Мне нужно объединить все NOTI_TEXT, соответствующие NOTI_ID. Один NOTI_ID может иметь несколько NOTI_TEXT. Я использую XMLAGG, но у него заканчивается спул.
Ниже приведен запрос:
select
NOTI_ID,
cast(XMLAGG(NOTI_TEXT order by NOTI_TEXT_LINE_ID) as varchar(32000)) as NOTI_TEXT,
NOTI_COUNTRY_ID,
NOTI_MAT_DIVISION_ID,
NOTI_MAT_DIVISION_TEXT,
NOTI_SOURCESYSTEM_ID,
CURRENT_DATE as TABLE_LOAD_DT
from
HC_PRD_D_RDDL_SDTB_0_1_0_0_0_0_0_0.SDTB_DM_SEV_111_NOTI_TXT_LINES_TEST_1
group by
NOTI_ID,
NOTI_COUNTRY_ID,
NOTI_MAT_DIVISION_ID,
NOTI_MAT_DIVISION_TEXT,
NOTI_SOURCESYSTEM_ID
Все соответствующие статистические данные были собраны.

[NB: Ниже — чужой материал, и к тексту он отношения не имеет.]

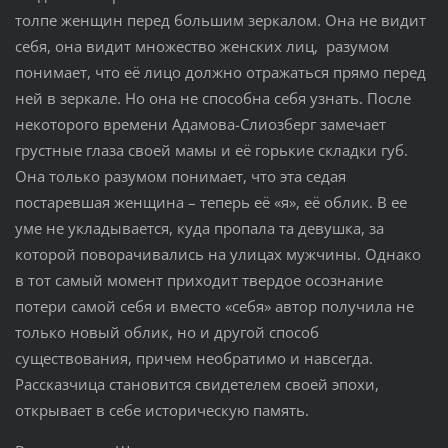
толпе женщин перед большим зеркалом. Она не видит
себя, она видит множество женских лиц, разумом
понимает, что её лицо должно отражаться прямо перед
ней в зеркале. Но она не способна себя узнать. После
некоторого времени Адамова-Слиозберг замечает
грустные глаза своей мамы и её горькие складки губ.
Она только разумом понимает, что эта седая
постаревшая женщина – теперь её «я», её облик. В ее
уме не укладывается, куда пропала та девушка, за
которой поворачивались на улицах мужчины. Однако
в тот самый момент приходит твердое осознание
потери самой себя и вместо «себя» автор получила не
только новый облик, но и другой способ
существования, причем необратимо и навсегда.
Рассказчица становится свидетелем своей эпохи,
открывает в себе историческую память.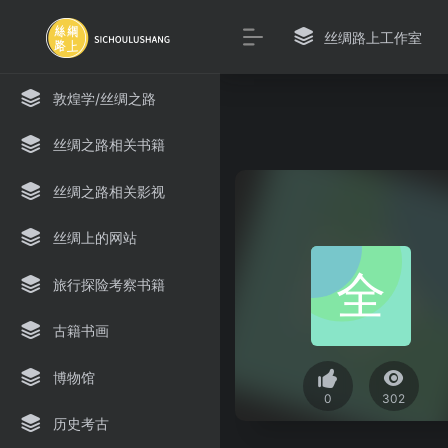
丝绸路上工作室
敦煌学/丝绸之路
丝绸之路相关书籍
丝绸之路相关影视
丝绸上的网站
旅行探险考察书籍
古籍书画
博物馆
0
302
历史考古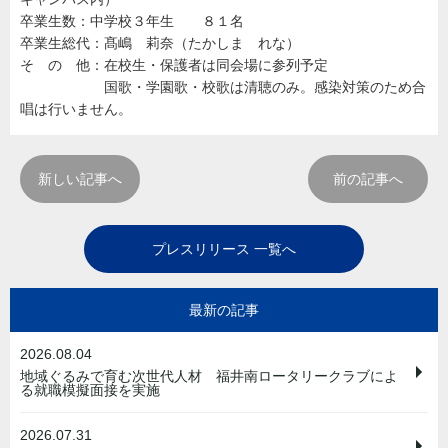
卒業生数：中学校３年生 ８１名
卒業生総代：髙嶋 莉奈（たかしま れな）
そ の 他：在校生・保護者は同会場に参列予定
国歌・学園歌・校歌は清聴のみ。感染対策のため合
唱は行いません。
新しい記事へ
前の記事へ
プレスリリース 一覧へ
最新の記事
2026.08.04
地域ぐるみで育む次世代人材 福井南ロータリークラブによ
る就職模擬面接を実施
2026.07.31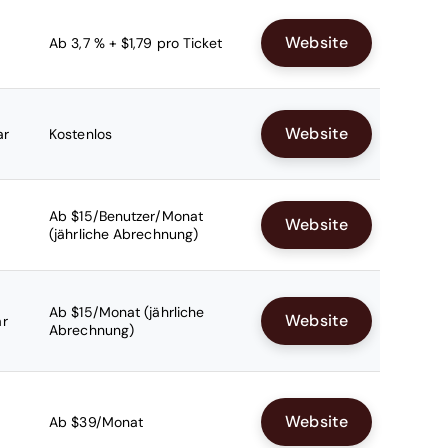
Website
Ab 3,7 % + $1,79 pro Ticket
Website
ar
Kostenlos
Ab $15/Benutzer/Monat
Website
(jährliche Abrechnung)
Ab $15/Monat (jährliche
Website
ar
Abrechnung)
Website
Ab $39/Monat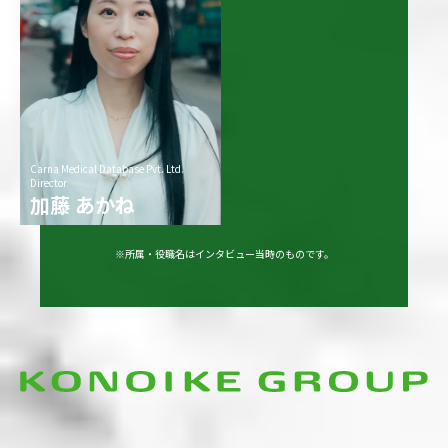
Carna Medical Database Pvt. Ltd.
Director
加藤 あかね
※所属・役職名はインタビュー当時のものです。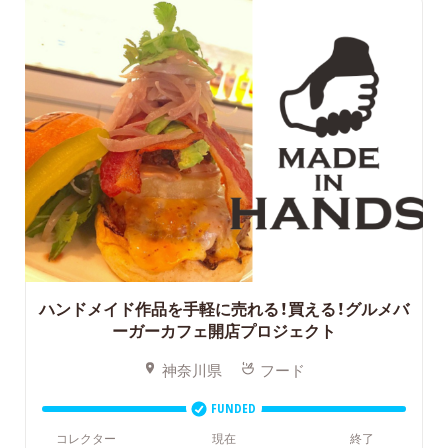
ハンドメイド作品を手軽に売れる！買える！グルメバ
ーガーカフェ開店プロジェクト
神奈川県
フード
FUNDED
コレクター
現在
終了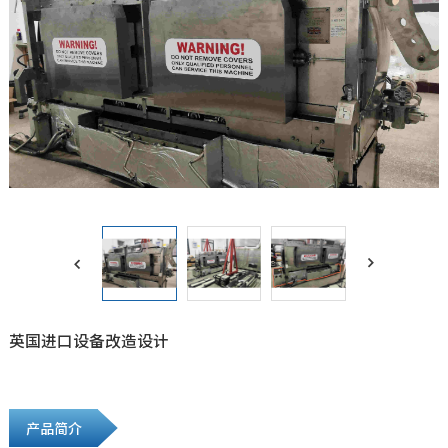


英国进口设备改造设计
产品简介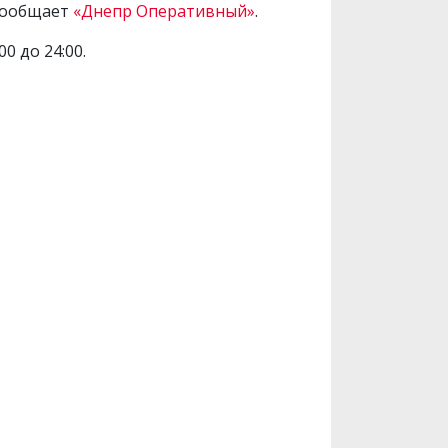
 сообщает
«Днепр Оперативный»
.
0 до 24:00.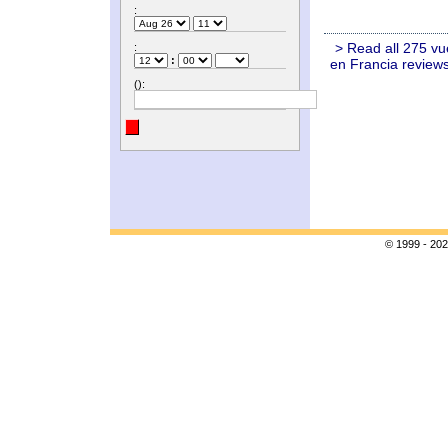
:
> Read all 275 vu
:
:
en Francia review
():
© 1999 - 202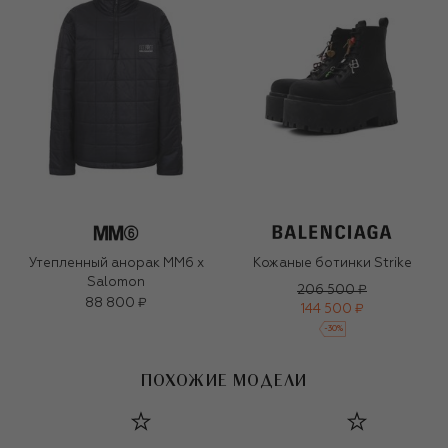
Утепленный анорак MM6 x
Кожаные ботинки Strike
Salomon
206 500 ₽
88 800 ₽
144 500 ₽
-
30
%
ПОХОЖИЕ МОДЕЛИ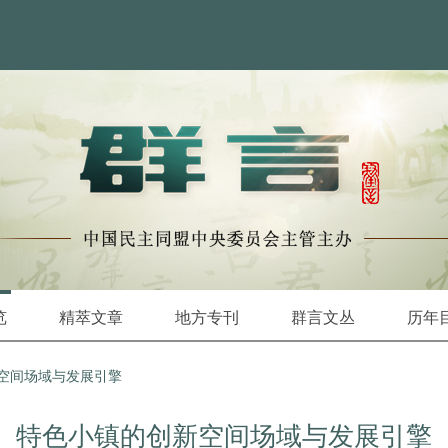
览
精萃文章
地方专刊
群言文丛
历年
空间场域与发展引擎
特色小镇的创新空间场域与发展引擎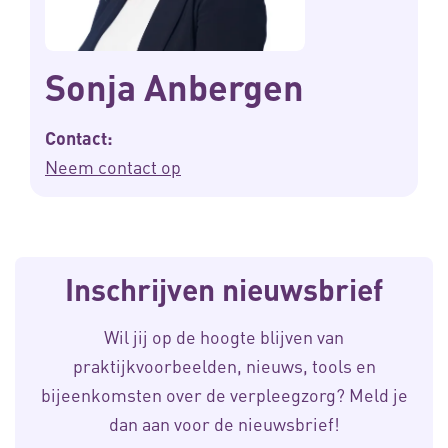
Sonja Anbergen
Contact:
Neem contact op
Inschrijven nieuwsbrief
Wil jij op de hoogte blijven van
praktijkvoorbeelden, nieuws, tools en
bijeenkomsten over de verpleegzorg? Meld je
dan aan voor de nieuwsbrief!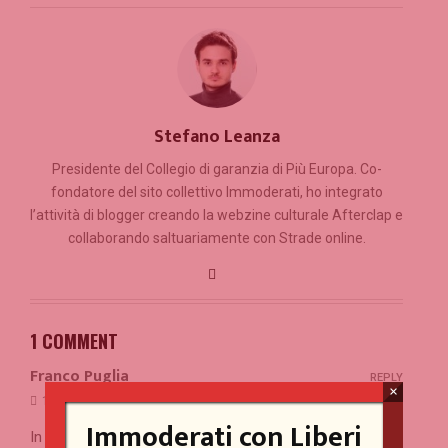
Stefano Leanza
Presidente del Collegio di garanzia di Più Europa. Co-
fondatore del sito collettivo Immoderati, ho integrato
l’attività di blogger creando la webzine culturale Afterclap e
collaborando saltuariamente con Strade online.
1 COMMENT
Franco Puglia
REPLY
×
11/11/2016 at 20:06
Immoderati con Liberi
In parte sono d’accordo con te, Stefano, ed in parte no.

Коэффициент перекоса исходной таблицы равен 1,5. Ниже приведен план EXPLAIN:
Explain select
NOTI_ID,
cast(XMLAGG(NOTI_TEXT order by NOTI_TEXT_LINE_ID) as varchar(32000)) as NOTI_TEXT,
NOTI_COUNTRY_ID,
NOTI_MAT_DIVISION_ID,
NOTI_MAT_DIVISION_TEXT,
NOTI_SOURCESYSTEM_ID,
CURRENT_DATE as TABLE_LOAD_DT
from
HC_PRD_D_RDDL_SDTB_0_1_0_0_0_0_0_0.SDTB_DM_SEV_111_NOTI_TXT_LINES_TEST_1
group by
NOTI_ID,
NOTI_COUNTRY_ID,
NOTI_MAT_DIVISION_ID,
NOTI_MAT_DIVISION_TEXT,
NOTI_SOURCESYSTEM_ID;
1) First, we lock
HC_PRD_D_RDDL_SDTB_0_1_0_0_0_0_0_0.SDTB_DM_SEV_111_NOTI_TXT_LINES_TEST
_1 for read on a reserved RowHash in all partitions to prevent
global deadlock.
2) Next, we lock
HC_PRD_D_RDDL_SDTB_0_1_0_0_0_0_0_0.SDTB_DM_SEV_111_NOTI_TXT_LINES_TEST
_1 for read.
3) We do an all-AMPs SUM step to aggregate from
HC_PRD_D_RDDL_SDTB_0_1_0_0_0_0_0_0.SDTB_DM_SEV_111_NOTI_TXT_LINES_TEST
_1 by way of an all-rows scan with no residual conditions, and the
grouping identifier in field 1. Aggregate Intermediate Results
are computed globally, then placed in Spool 3. The input table
will not be cached in memory, but it is eligible for synchronized
scanning. The aggregate spool file will not be cached in memory.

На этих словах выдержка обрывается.